Write out every record exactly as it appears. Skip the pictures.

::::

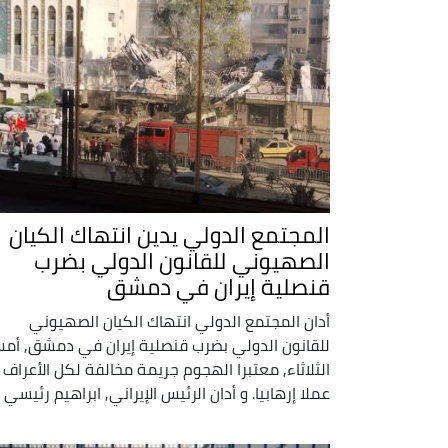
المجتمع الدولي يدين انتهاك الكيان
الصهيوني للقانون الدولي بضرب
قنصلية إيران في دمشق
أدان المجتمع الدولي انتهاك الكيان الصهيوني
للقانون الدولي بضرب قنصلية إيران في دمشق, أم
الثلاثاء, معتبرا الهجوم جريمة مخالفة لكل الأعراف 
عملا إرهابيا. و أدان الرئيس الإيراني, ابراهيم رئيسي ..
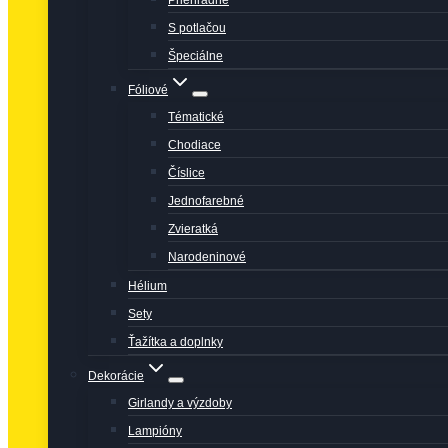
Priehľadné
S potlačou
Špeciálne
Fóliové
Tématické
Chodiace
Číslice
Jednofarebné
Zvieratká
Narodeninové
Hélium
Sety
Ťažítka a doplnky
Dekorácie
Girlandy a výzdoby
Lampióny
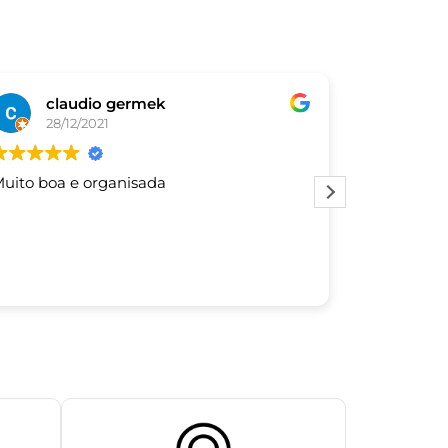
claudio germek
De
28/12/2021
03/
uito boa e organisada
Este usuár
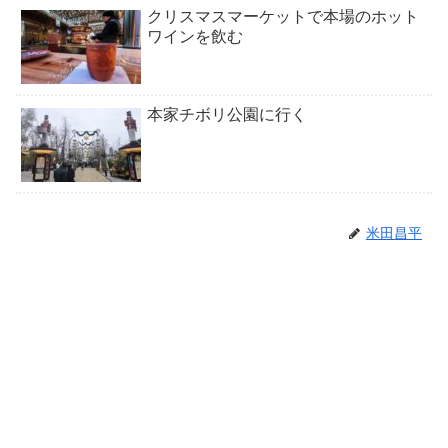
クリスマスマーケットで本場のホット
ワインを飲む
本家チボリ公園に行く
米田昌平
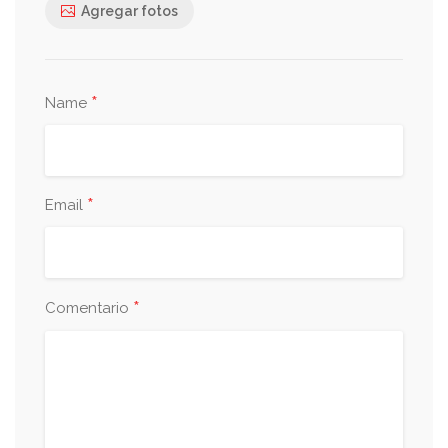
Agregar fotos
*
Name
*
Email
*
Comentario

::::

Solution to this task:
المجتمع الدولي يدين انتهاك الكيان
الصهيوني للقانون الدولي بضرب
قنصلية إيران في دمشق
أدان المجتمع الدولي انتهاك الكيان الصهيوني
للقانون الدولي بضرب قنصلية إيران في دمشق, أم
الثلاثاء, معتبرا الهجوم جريمة مخالفة لكل الأعراف 
عملا إرهابيا. و أدان الرئيس الإيراني, ابراهيم رئيسي ..
Priehľadné
S potlačou
Špeciálne
Fóliové
Tématické
Chodiace
Číslice
Jednofarebné
Zvieratká
Narodeninové
Hélium
Sety
Ťažítka a doplnky
Dekorácie
Girlandy a výzdoby
Lampióny
claudio germek
De
28/12/2021
03/
uito boa e organisada
Este usuár
クリスマスマーケットで本場のホット
ワインを飲む
本家チボリ公園に行く
米田昌平
Agregar fotos
*
Name
*
Email
*
Comentario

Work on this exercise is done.